Document section
::::

Euro area: Eurogroup Has Done its Part - Now it's Up to Greece
- European Finance Ministers delivered by increasing the actual lending capacity of the EFSF and they removed the preferred creditor status for loans to countries that are already in a support programme (Greece, Ireland and Portugal).
- The main risk factor remains whether Greece's PM Papandreou can find support for the crucial confidence vote on the new Greek government. It remains uncertain, but it seems likely that Papandreou (and PASOK) will win with a narrow majority tonight.
- On June 30 the austerity package is expected to be endorsed by the Greek parliament. This will pave the way for the fifth IMF/EU tranche of EUR12bn in July.
- The final decision on a second aid facility has been postponed until July. The euro area leaders' commitment to save Greece remains intact and once Greece delivers the euro area leaders will present a second aid facility based on both official and private contributions.
- In terms of market reaction we expect some relief across euro-crosses on a government win, but also for the market impact to be asymmetrical in the sense that if the vote fails it would have a much bigger impact than if the vote succeeds.

::::

[Chart-based quiz lines]
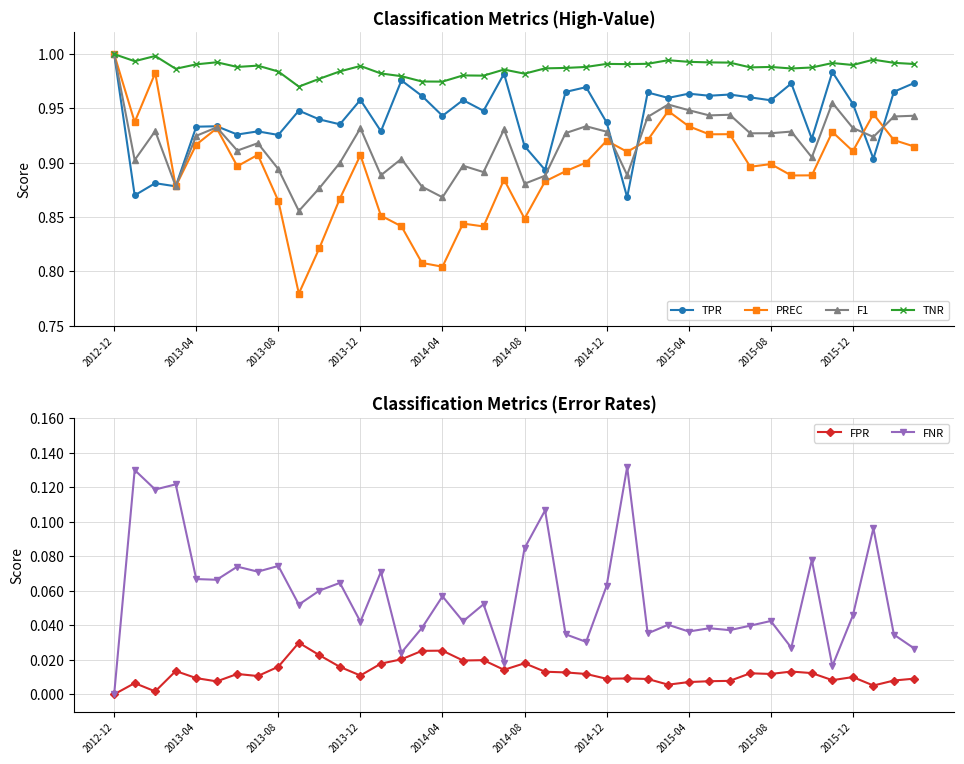

True or false: TPR has a value of 1.3 at 2013-12.

False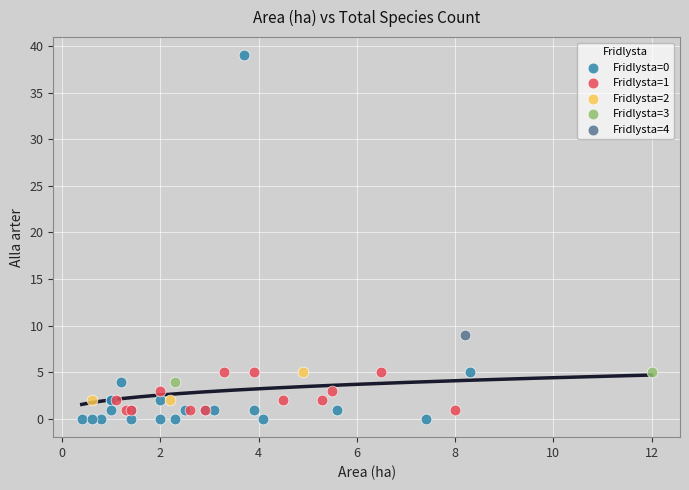

Which series reaches the maximum Y coordinate?

Fridlysta=0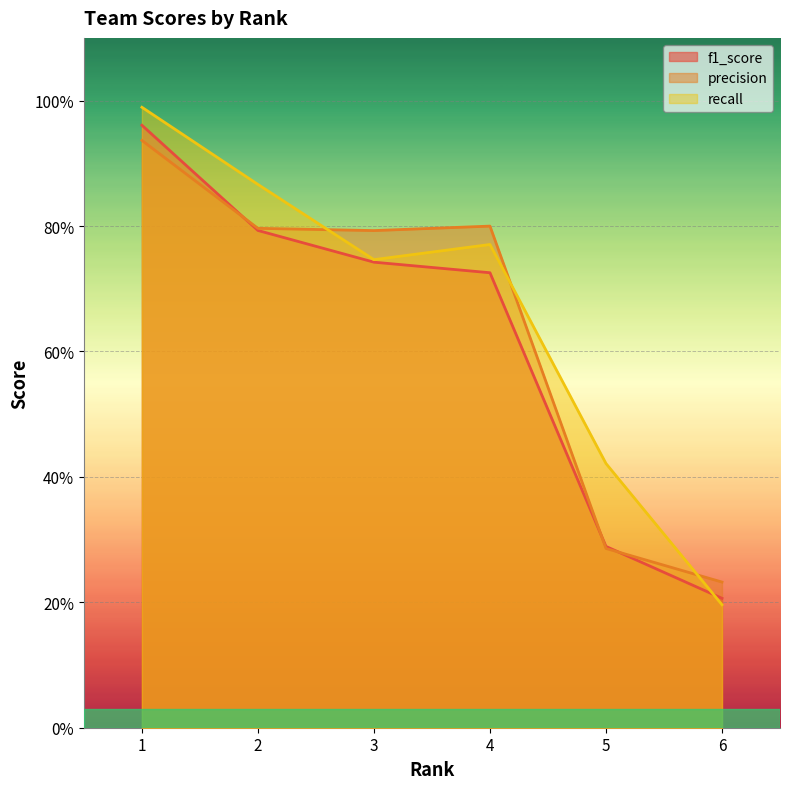

Where is recall nearest to the value 0?

6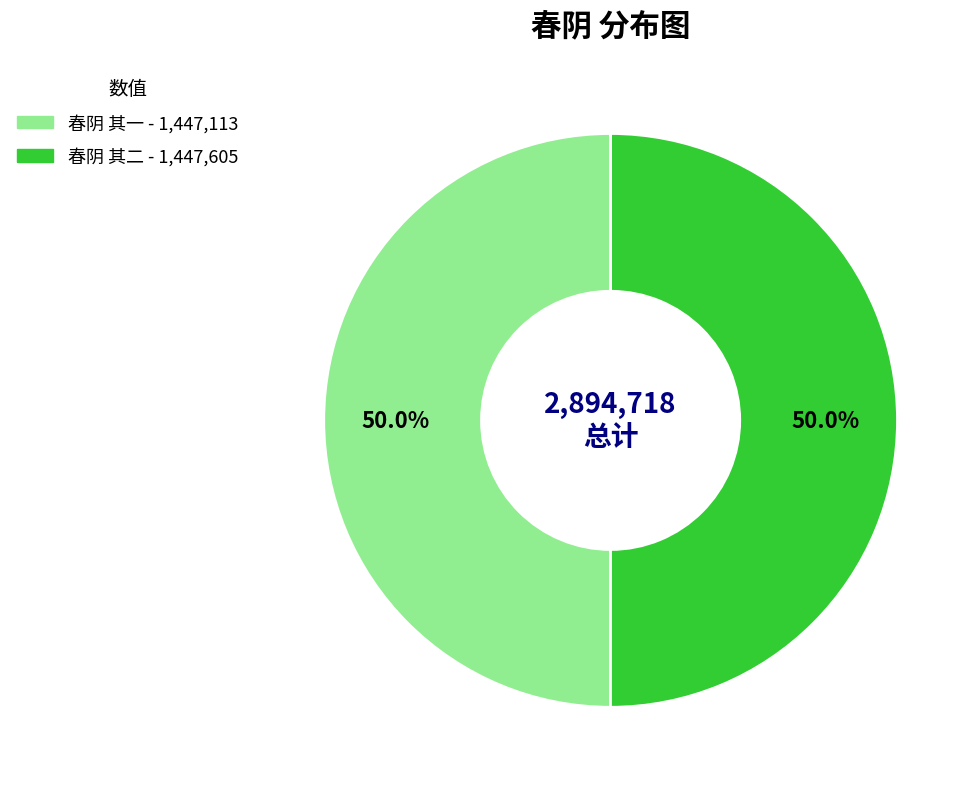

Combined, do 春阴 其二 and 春阴 其一 account for over 50%?

Yes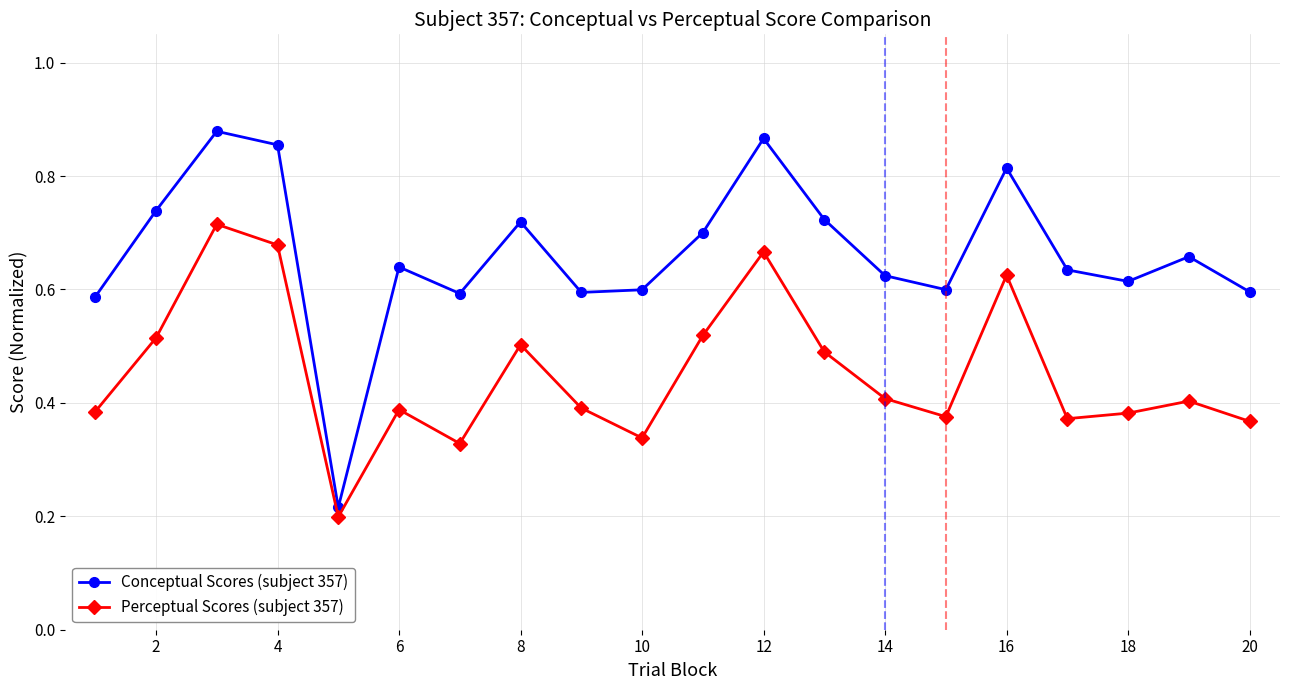

What is the sum of all Perceptual Scores (subject 357) values?

9.0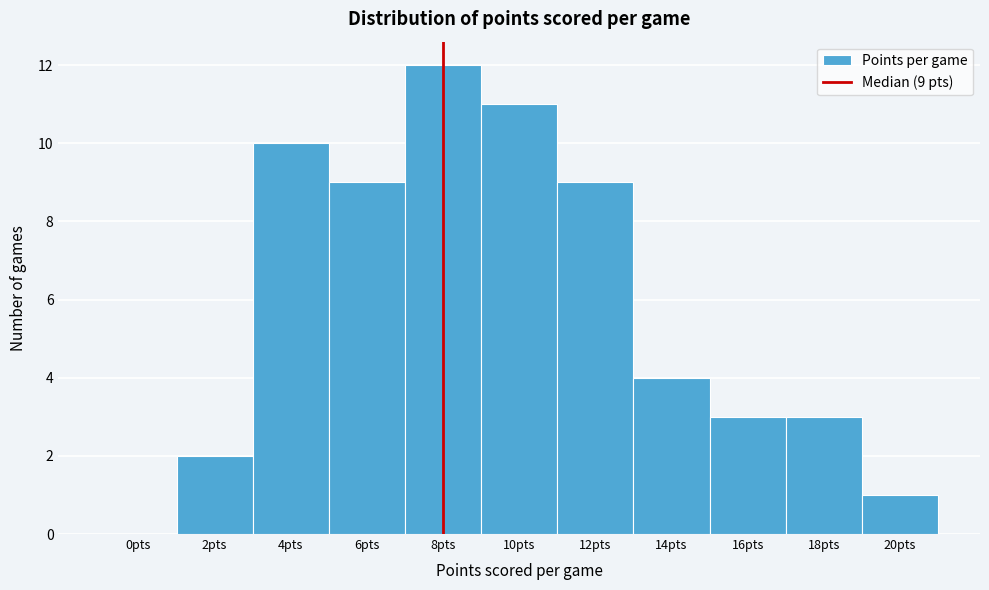

Reading right to left, transcribe all the data shown in this chart.

20pts=1	18pts=3	16pts=3	14pts=4	12pts=9	10pts=11	8pts=12	6pts=9	4pts=10	2pts=2	0pts=0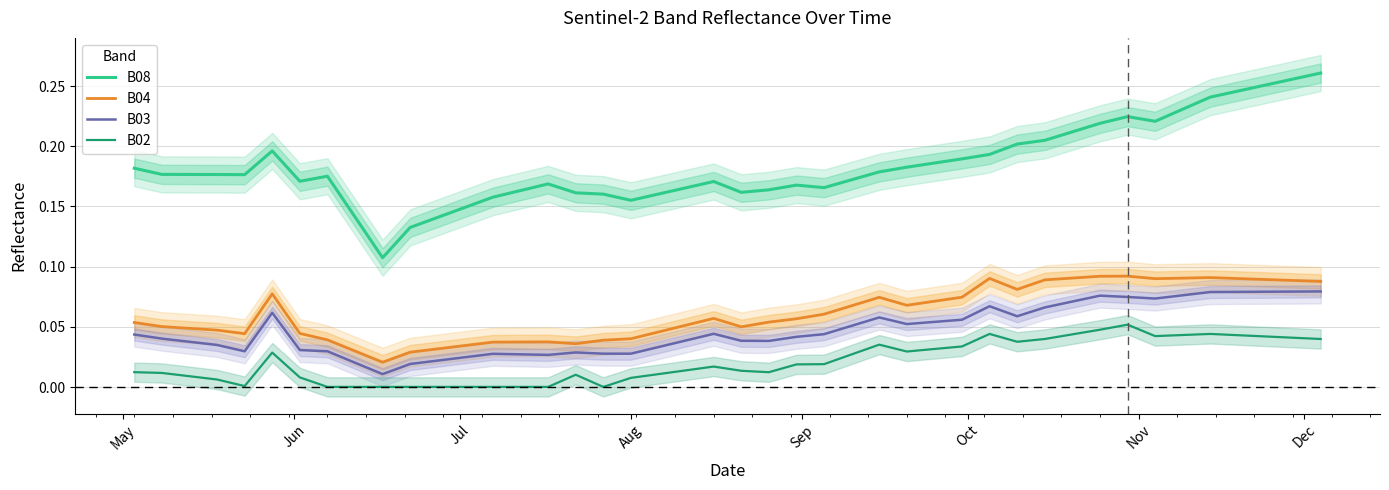

True or false: B03 and B04 cross at least once.

False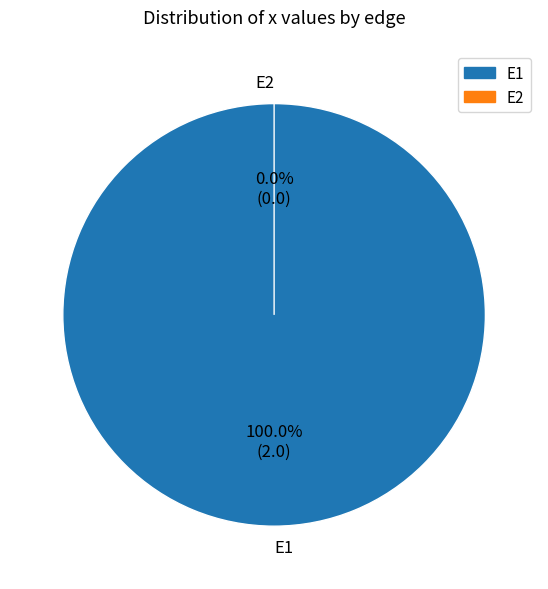

How much of the chart is everything except E2?

100.0%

::::

What to produce
Reproduce word for word the passage of the euro area note on Greece at the top, from "- The final" up to and including "and private contributions.".

Solution to the problem
- The final decision on a second aid facility has been postponed until July. The euro area leaders' commitment to save Greece remains intact and once Greece delivers the euro area leaders will present a second aid facility based on both official and private contributions.